At the time of our visit to Augsburg, the Rathaus (town hall) was closed for renovation. The only part which was accessible to visit was the Ratskeller restaurant located in the basement, so that is where we went for dinner that evening. We were lucky to acquire one of the last few unreserved tables. Given the coldness and dampness of the day, I started with a bowl of warming potato soup, which I followed with a schnitzel, We so much enjoyed our meal in the Ratskeller that we booked a table to eat there again the following evening.

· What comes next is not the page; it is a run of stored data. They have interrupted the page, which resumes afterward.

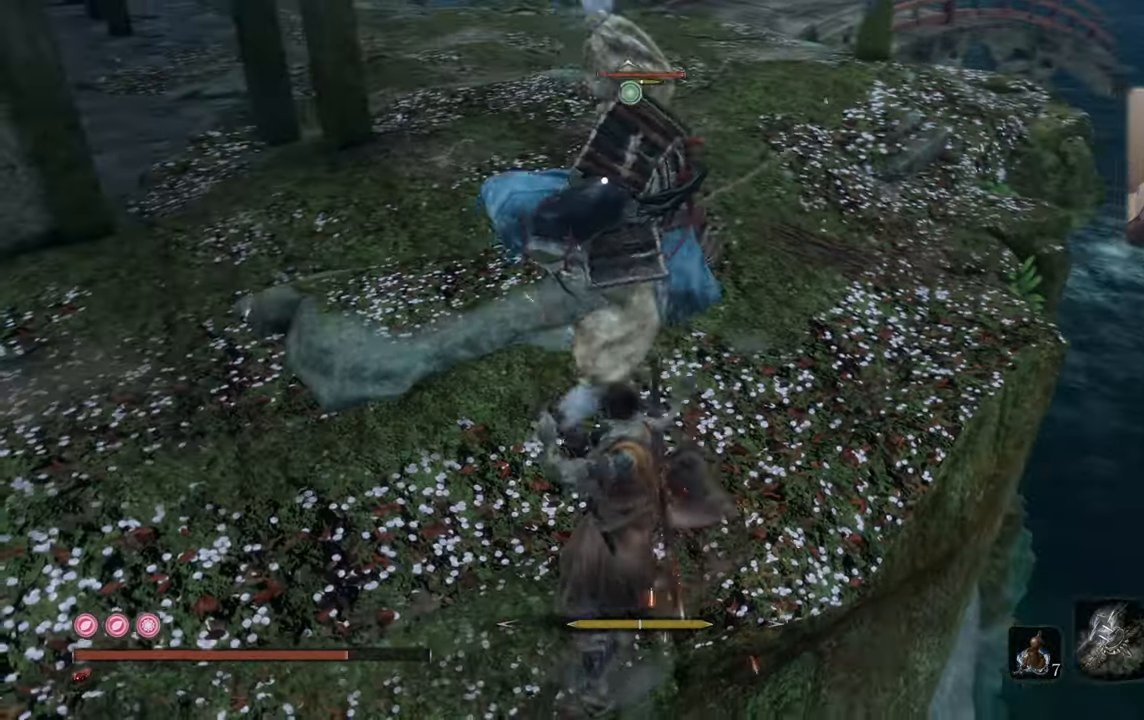
{"buttons": [], "left_stick": "center", "right_stick": "center", "events": [[50, "L1", "down"], [133, "L1", "up"], [200, "L1", "down"], [250, "L1", "up"], [350, "left_stick", "center"]]}
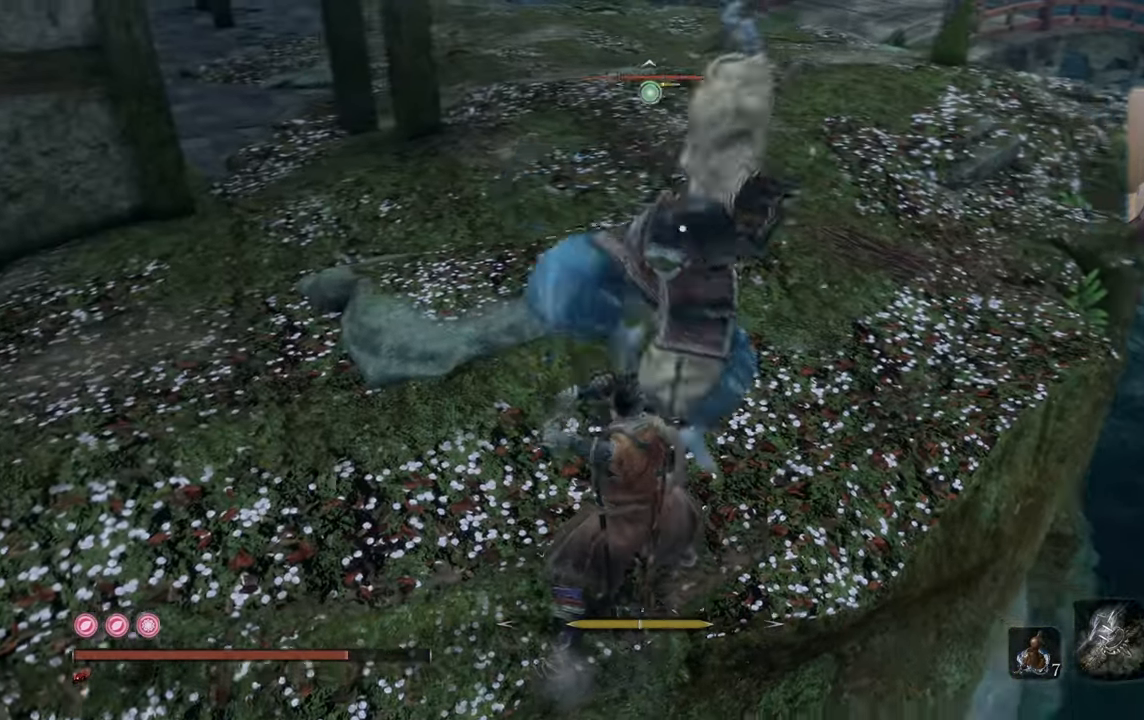
{"buttons": [], "left_stick": "up-left", "right_stick": "center", "events": [[133, "L1", "down"], [133, "left_stick", "up-left"], [233, "left_stick", "center"], [316, "left_stick", "up-left"], [350, "L1", "up"]]}
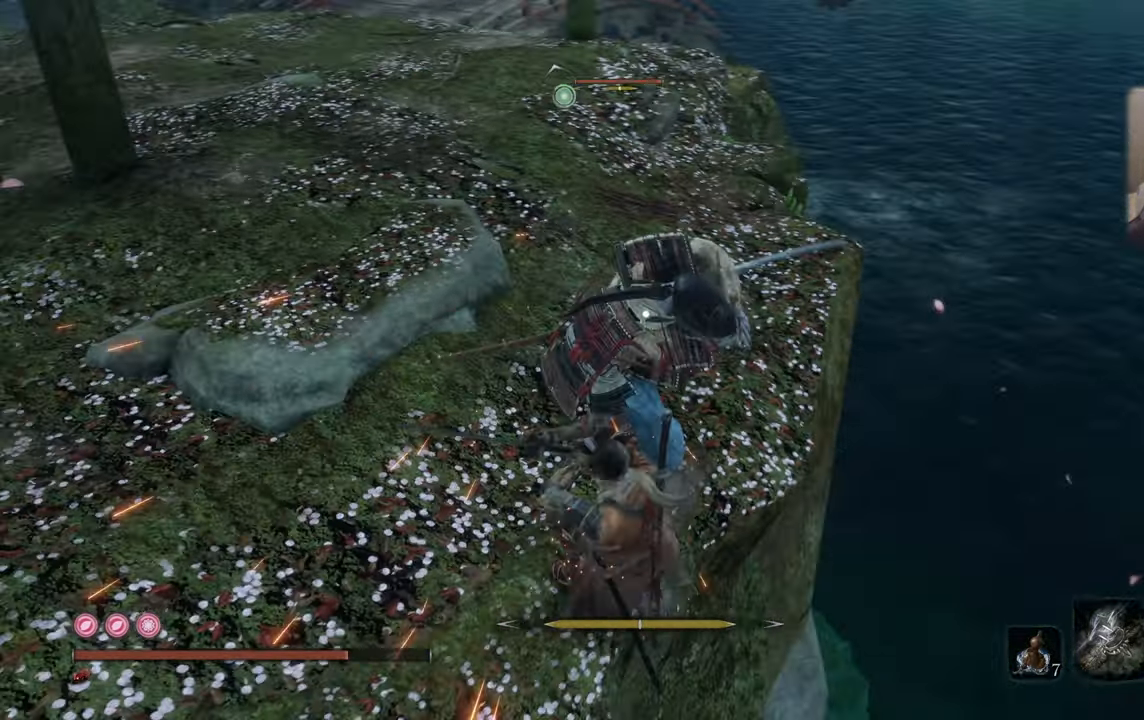
{"buttons": ["R1"], "left_stick": "center", "right_stick": "center"}
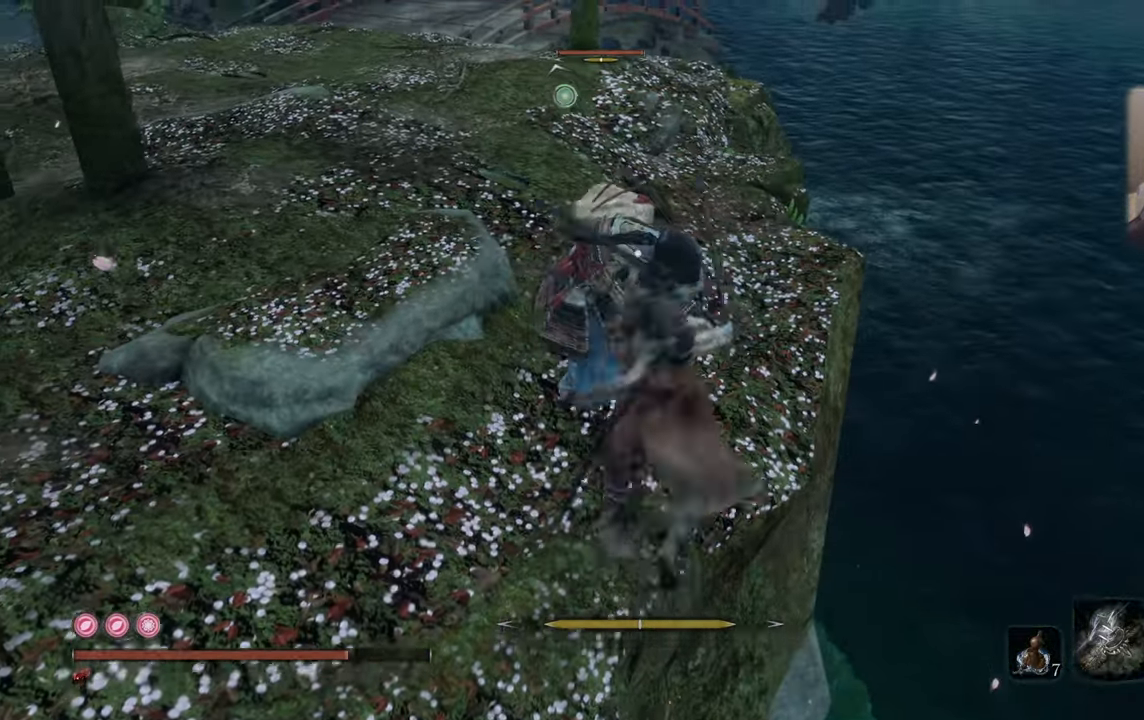
{"buttons": ["R1"], "left_stick": "center", "right_stick": "center", "events": [[83, "R1", "up"], [133, "R1", "down"], [233, "R1", "up"], [316, "R1", "down"], [383, "R1", "up"], [450, "R1", "down"]]}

Day 7 – Tuesday 17th September 2024 – Augsburg
Like Wuppertal where we had visited earlier on this trip, Augsburg was once a textile town. All that remains of this legacy is the Textile and Industry Museum. As this museum opens at 9am, an hour before the others in the city, we went there first. Thankfully, the rain had stopped so we could walk there without having to put our umbrellas up. As we knew we would be pressed for time that day, we just bought a ticket to the permanent exhibitions, rather than the special exhibitions located on the upper floors. These permanent exhibitions explained the various weaving and printing techniques used with a variety of materials and the history of the textile industry in Augsburg.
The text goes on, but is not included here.